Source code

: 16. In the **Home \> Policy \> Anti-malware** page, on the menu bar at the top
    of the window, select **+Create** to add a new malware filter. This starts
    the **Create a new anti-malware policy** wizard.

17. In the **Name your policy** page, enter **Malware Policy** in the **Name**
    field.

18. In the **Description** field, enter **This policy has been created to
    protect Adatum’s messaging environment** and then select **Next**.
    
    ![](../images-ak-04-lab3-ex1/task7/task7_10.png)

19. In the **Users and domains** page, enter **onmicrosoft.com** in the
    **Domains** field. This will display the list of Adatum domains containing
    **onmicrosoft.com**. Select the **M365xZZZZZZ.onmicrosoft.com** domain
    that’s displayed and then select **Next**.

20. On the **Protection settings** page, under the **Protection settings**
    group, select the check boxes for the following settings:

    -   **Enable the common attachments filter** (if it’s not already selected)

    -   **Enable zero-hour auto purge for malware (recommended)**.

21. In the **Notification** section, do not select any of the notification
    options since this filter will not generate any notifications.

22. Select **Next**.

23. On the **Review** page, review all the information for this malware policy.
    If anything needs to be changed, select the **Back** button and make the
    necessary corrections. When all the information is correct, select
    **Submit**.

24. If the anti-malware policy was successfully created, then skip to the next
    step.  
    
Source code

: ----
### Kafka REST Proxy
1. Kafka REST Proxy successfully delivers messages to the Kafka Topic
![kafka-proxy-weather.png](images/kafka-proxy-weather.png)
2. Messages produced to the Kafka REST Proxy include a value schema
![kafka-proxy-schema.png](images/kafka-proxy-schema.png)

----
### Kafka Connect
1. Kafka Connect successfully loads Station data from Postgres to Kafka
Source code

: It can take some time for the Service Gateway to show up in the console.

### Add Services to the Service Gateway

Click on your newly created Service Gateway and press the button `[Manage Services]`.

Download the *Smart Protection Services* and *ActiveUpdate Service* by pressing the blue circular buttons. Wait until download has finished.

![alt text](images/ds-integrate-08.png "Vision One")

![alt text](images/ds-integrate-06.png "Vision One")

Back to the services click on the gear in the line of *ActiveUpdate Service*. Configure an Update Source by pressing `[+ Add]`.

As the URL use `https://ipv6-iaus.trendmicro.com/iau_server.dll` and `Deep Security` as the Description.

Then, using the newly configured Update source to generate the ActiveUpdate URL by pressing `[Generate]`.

• **Task directions**
Arrange every line of the material above into a single numbered list, leaving out the blank lines.

• **Exercise solution**
1. Source code
2. : 16. In the **Home \> Policy \> Anti-malware** page, on the menu bar at the top
3.     of the window, select **+Create** to add a new malware filter. This starts
4.     the **Create a new anti-malware policy** wizard.
5. 17. In the **Name your policy** page, enter **Malware Policy** in the **Name**
6.     field.
7. 18. In the **Description** field, enter **This policy has been created to
8.     protect Adatum’s messaging environment** and then select **Next**.
9.     ![](../images-ak-04-lab3-ex1/task7/task7_10.png)
10. 19. In the **Users and domains** page, enter **onmicrosoft.com** in the
11.     **Domains** field. This will display the list of Adatum domains containing
12.     **onmicrosoft.com**. Select the **M365xZZZZZZ.onmicrosoft.com** domain
13.     that’s displayed and then select **Next**.
14. 20. On the **Protection settings** page, under the **Protection settings**
15.     group, select the check boxes for the following settings:
16.     -   **Enable the common attachments filter** (if it’s not already selected)
17.     -   **Enable zero-hour auto purge for malware (recommended)**.
18. 21. In the **Notification** section, do not select any of the notification
19.     options since this filter will not generate any notifications.
20. 22. Select **Next**.
21. 23. On the **Review** page, review all the information for this malware policy.
22.     If anything needs to be changed, select the **Back** button and make the
23.     necessary corrections. When all the information is correct, select
24.     **Submit**.
25. 24. If the anti-malware policy was successfully created, then skip to the next
26.     step.  
27. Source code
28. : ----
29. ### Kafka REST Proxy
30. 1. Kafka REST Proxy successfully delivers messages to the Kafka Topic
31. ![kafka-proxy-weather.png](images/kafka-proxy-weather.png)
32. 2. Messages produced to the Kafka REST Proxy include a value schema
33. ![kafka-proxy-schema.png](images/kafka-proxy-schema.png)
34. ----
35. ### Kafka Connect
36. 1. Kafka Connect successfully loads Station data from Postgres to Kafka
37. Source code
38. : It can take some time for the Service Gateway to show up in the console.
39. ### Add Services to the Service Gateway
40. Click on your newly created Service Gateway and press the button `[Manage Services]`.
41. Download the *Smart Protection Services* and *ActiveUpdate Service* by pressing the blue circular buttons. Wait until download has finished.
42. ![alt text](images/ds-integrate-08.png "Vision One")
43. ![alt text](images/ds-integrate-06.png "Vision One")
44. Back to the services click on the gear in the line of *ActiveUpdate Service*. Configure an Update Source by pressing `[+ Add]`.
45. As the URL use `https://ipv6-iaus.trendmicro.com/iau_server.dll` and `Deep Security` as the Description.
46. Then, using the newly configured Update source to generate the ActiveUpdate URL by pressing `[Generate]`.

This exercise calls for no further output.